De ce roman érotique chinois, il n'y a que la réputation sulfureuse qui soit absolument certaine : les experts se disputent pour dater le texte : fin de la dynastie Ming, ou bien dynastie Qing ? En langage courant : maxi. XVIIè s., ou bien quelque part entre la fin du XVIIè s. et le début du XXè s. ? Cette édition penche pour la première hypothèse, et j'avoue qu'à la lecture, en observant les codes, les tournures langagières, les répétitions voulues... sans rien connaître à la littérature chinoise, je penche aussi de ce côté.

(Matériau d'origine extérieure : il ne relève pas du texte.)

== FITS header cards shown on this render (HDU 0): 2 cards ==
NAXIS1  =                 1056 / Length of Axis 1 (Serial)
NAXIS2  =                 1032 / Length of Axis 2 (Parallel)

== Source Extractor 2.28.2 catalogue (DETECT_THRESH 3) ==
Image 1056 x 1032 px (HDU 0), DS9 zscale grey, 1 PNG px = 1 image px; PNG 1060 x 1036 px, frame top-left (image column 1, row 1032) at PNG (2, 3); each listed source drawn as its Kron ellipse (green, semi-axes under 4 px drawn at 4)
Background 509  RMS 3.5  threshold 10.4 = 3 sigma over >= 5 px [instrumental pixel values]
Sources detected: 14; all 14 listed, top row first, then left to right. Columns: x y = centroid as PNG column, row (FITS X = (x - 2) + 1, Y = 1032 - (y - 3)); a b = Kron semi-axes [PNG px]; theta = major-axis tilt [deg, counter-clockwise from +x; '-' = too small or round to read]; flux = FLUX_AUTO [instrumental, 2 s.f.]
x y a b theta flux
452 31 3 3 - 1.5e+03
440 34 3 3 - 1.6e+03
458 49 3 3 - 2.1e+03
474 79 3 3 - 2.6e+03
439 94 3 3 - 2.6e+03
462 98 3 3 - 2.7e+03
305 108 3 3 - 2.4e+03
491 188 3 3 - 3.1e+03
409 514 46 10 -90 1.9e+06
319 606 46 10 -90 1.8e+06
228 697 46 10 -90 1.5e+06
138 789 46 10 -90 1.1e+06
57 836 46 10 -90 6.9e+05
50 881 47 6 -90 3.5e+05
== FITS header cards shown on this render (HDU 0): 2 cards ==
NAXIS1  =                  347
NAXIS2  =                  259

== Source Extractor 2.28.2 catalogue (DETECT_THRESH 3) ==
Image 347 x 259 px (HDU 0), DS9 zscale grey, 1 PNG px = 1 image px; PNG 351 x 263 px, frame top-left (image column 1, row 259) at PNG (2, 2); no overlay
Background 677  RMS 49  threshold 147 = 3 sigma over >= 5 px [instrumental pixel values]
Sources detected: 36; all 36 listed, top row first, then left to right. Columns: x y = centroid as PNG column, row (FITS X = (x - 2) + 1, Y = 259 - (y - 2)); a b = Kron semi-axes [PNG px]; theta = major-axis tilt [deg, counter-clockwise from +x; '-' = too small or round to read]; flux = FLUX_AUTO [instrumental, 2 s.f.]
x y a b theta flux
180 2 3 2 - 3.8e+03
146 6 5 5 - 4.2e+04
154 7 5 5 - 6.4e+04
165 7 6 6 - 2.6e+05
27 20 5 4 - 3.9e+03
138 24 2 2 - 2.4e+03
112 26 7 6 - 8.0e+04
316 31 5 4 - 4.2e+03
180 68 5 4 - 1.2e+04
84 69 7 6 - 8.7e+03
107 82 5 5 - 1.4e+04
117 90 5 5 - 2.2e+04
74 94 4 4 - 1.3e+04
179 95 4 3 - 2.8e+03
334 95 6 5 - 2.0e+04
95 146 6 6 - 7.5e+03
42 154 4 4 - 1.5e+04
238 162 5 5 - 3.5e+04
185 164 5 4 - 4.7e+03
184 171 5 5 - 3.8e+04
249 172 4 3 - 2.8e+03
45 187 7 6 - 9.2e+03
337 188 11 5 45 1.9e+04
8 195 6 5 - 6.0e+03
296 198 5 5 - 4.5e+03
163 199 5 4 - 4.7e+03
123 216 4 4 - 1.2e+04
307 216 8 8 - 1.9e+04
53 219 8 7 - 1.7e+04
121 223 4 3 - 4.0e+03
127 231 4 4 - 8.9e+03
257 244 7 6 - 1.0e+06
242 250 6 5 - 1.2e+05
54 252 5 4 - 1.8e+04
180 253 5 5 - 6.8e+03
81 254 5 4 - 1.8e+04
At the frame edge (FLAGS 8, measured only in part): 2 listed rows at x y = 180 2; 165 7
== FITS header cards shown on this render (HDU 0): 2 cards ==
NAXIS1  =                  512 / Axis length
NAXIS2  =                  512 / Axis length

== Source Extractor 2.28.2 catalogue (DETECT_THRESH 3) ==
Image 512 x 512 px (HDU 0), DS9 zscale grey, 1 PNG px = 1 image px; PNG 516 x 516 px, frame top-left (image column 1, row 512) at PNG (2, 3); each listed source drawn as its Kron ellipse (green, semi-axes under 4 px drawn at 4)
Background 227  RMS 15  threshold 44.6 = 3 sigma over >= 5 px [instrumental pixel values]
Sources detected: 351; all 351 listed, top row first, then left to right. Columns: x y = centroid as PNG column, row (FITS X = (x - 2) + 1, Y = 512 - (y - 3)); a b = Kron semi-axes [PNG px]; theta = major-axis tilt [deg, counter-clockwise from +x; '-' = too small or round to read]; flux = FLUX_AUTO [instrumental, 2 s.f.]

Deux éditions du texte existent mais c'est le même texte. La traduction me paraît ici de qualité, et la présentation se veut sérieuse, voire austère. C'est qu'il faut prendre de grands airs pour annoblir un texte aussi polisson, sans doute. Du moins est-ce une conviction répandue chez les gens qui ne sourient pas en écrivant. :)
L'auteur n'est pas identifié, mais le narrateur signe à la fin de son récit : « Moi, Xian Chuan, ai trouvé cette histoire étrange en feuilletant les chroniques et vous l'ai racontée pour que jamais elle ne se perde. »

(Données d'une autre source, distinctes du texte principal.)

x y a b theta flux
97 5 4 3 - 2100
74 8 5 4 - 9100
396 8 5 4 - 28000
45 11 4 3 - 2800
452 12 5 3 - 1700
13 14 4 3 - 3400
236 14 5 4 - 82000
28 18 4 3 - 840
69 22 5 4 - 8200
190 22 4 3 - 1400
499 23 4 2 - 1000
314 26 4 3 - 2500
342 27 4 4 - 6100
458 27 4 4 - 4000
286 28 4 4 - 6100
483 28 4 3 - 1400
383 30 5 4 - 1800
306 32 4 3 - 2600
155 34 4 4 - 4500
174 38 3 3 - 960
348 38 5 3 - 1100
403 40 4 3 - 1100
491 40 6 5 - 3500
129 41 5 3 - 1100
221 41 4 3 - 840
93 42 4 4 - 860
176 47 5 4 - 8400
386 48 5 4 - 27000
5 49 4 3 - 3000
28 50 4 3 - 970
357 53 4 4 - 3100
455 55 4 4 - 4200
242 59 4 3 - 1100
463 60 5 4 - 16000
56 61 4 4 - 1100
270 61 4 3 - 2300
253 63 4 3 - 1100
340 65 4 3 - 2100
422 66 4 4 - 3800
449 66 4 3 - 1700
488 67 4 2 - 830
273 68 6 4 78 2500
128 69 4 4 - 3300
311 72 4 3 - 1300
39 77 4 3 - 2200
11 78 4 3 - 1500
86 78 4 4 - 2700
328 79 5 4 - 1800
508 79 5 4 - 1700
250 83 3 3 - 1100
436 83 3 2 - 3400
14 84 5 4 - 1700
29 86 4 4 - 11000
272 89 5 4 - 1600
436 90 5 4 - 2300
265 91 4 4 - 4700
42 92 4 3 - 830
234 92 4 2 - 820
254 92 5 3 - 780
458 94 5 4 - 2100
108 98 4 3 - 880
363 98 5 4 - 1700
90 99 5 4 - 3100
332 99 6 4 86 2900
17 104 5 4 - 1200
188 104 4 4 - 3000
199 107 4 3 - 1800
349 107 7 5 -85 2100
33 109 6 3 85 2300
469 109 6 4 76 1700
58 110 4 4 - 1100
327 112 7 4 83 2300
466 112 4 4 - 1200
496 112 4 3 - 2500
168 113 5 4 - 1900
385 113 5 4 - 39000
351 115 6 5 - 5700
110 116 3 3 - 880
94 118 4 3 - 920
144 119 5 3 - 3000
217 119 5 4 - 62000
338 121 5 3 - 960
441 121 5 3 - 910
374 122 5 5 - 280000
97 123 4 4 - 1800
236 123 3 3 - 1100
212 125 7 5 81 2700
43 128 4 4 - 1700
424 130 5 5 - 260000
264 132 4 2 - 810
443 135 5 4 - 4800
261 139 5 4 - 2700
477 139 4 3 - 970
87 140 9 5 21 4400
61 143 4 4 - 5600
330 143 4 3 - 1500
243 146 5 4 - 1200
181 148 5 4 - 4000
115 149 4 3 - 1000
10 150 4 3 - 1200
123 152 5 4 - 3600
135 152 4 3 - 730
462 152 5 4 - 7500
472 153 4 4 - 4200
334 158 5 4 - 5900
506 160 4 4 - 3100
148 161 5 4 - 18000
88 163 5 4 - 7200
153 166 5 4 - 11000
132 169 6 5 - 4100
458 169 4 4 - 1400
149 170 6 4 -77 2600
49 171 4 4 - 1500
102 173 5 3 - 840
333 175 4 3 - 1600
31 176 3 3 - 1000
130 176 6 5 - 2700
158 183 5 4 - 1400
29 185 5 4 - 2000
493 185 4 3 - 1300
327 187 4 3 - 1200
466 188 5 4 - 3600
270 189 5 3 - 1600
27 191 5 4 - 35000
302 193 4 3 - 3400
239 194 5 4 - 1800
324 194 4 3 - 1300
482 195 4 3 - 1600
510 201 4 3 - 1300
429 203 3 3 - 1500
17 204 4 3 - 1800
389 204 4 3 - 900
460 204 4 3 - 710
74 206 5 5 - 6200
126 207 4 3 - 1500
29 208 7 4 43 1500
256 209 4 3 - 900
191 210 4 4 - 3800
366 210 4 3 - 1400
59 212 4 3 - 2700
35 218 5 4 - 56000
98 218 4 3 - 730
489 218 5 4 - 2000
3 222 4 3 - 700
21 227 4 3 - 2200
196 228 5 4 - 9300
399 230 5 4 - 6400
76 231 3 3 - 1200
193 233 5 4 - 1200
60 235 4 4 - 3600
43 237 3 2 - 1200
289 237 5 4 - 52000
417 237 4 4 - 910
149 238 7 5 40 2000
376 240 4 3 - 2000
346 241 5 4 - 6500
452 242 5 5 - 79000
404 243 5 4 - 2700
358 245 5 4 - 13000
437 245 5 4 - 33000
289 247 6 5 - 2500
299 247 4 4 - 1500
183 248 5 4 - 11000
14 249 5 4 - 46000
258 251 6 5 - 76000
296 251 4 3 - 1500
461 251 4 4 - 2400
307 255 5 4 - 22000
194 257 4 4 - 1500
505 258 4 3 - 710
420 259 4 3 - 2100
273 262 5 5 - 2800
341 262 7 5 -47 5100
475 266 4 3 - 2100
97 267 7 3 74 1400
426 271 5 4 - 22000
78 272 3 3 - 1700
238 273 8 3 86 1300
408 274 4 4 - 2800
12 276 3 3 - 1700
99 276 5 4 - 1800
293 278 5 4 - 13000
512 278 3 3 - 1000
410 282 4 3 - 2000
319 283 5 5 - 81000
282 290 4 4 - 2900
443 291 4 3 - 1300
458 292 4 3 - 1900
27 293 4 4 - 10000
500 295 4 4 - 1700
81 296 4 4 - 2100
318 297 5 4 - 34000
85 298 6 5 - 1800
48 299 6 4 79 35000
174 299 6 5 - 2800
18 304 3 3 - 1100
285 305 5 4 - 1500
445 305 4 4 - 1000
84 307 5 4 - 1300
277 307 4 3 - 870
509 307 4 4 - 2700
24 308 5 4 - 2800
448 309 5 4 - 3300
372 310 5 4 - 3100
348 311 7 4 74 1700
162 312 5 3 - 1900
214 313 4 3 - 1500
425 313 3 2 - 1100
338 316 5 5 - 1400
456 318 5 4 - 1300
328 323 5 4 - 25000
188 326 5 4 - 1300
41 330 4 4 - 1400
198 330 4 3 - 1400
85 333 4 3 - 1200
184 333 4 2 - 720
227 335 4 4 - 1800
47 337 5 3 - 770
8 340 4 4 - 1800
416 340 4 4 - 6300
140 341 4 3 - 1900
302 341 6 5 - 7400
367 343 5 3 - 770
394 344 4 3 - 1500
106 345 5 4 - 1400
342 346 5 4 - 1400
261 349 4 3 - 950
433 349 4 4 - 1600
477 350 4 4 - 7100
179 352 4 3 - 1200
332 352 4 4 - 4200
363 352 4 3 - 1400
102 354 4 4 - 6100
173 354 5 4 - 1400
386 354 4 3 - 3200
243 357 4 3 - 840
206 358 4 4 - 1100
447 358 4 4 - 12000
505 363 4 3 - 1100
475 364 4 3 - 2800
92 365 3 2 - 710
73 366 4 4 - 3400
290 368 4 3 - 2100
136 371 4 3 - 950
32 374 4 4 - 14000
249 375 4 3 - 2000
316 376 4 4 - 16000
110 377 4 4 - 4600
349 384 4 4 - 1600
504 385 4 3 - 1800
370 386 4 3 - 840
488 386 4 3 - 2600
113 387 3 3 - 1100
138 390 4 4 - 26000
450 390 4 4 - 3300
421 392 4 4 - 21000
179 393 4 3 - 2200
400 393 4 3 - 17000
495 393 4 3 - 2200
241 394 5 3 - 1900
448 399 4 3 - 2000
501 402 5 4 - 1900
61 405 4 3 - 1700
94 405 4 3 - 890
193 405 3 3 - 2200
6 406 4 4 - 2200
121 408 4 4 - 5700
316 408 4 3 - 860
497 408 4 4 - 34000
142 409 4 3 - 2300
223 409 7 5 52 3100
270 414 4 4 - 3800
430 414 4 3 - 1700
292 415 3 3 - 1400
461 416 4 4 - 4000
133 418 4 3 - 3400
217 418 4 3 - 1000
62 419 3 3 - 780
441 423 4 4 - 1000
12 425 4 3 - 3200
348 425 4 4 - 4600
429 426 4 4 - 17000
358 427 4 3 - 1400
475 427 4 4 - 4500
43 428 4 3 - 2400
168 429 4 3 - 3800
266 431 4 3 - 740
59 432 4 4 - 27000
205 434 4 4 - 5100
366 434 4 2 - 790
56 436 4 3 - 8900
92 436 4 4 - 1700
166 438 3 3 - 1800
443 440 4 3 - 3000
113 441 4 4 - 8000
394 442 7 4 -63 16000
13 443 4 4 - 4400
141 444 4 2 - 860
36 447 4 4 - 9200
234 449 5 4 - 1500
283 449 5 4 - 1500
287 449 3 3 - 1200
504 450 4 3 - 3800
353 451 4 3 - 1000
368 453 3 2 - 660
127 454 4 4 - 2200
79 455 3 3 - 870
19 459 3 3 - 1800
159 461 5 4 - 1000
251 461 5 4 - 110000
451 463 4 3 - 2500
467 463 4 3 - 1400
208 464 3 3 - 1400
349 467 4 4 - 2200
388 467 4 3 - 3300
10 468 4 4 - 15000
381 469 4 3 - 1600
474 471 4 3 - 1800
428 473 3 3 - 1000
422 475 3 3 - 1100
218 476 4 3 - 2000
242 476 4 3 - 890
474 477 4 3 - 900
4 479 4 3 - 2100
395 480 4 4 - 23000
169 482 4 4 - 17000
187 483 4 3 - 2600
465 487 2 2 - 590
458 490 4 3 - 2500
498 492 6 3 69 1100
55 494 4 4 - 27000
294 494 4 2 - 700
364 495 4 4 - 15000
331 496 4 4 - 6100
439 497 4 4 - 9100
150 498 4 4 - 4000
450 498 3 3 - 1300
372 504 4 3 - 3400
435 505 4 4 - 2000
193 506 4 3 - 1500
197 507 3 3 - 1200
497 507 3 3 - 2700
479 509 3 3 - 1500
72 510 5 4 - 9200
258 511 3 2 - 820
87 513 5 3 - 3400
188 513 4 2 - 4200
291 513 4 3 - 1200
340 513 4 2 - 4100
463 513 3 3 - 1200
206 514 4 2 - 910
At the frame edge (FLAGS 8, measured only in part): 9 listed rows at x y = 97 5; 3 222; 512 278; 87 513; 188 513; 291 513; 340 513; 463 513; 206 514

Belle de Candeur se veut donc la chronique officieuse, l'archive historique des faits méconnus qui expliquent l'Histoire avec un grand H. En effet, tout le récit s'appuie sur des grands faits historiques de la "période des Printemps et des Automnes" (722-481 av. J. C.) et d'importants personnages de l'Histoire chinoise prennent part dans l'action. On pourrait croire dès lors que le récit n'est que de l'Histoire romancée, avec quelques saupoudrages d'érotisme par-ci par-là. Mais Belle de Candeur érige l'érotisme en véritable art de vie, et Su E, alias Belle de Candeur, alias dame Xia, alias Yunxiang en est l'incontestable impératrice.
Eduquée dès l'adolescence aux subtilités du sexe par un immortel qui lui est apparu en songe, Belle de Candeur possède l'art de "resserrer sa vallée" et d'aspirer les forces de vie de ses partenaires. Et comme ceux-ci seront nombreux dans ces 178 pages, et plus vaillants les uns que les autres (du moins avant de dépérir, pour la plupart dans des circonstances honteuses), Belle de Candeur sera à cinquante-quatre ans et après un enfant aussi belle, aussi fraîche et aussi "étroite" qu'à seize. Ce qui attise les convoitises, vous l'imaginez bien.
Le récit vaut pour la variété des scènes, mais aussi pour son appui subtil sur l'Histoire chinoise. Vers les deux tiers du volume, on s'émerveillera du passage de deux hommes dépravés aux enfers... mais qu'on ne s'inquiète : Belle de Candeur, elle, restera impunie pour sa vie de luxure. Mieux : elle accède elle aussi au statut des immortels.
L'érotisme asiatique est décidément une curiosité. Si vous cherchez l'excitation, peut-être la trouverez-vous, ou peut-être pas. La tradition érotique française me semble décidément beaucoup plus "efficace" sur ce plan, tout en étant d'un incontestable intérêt littéraire.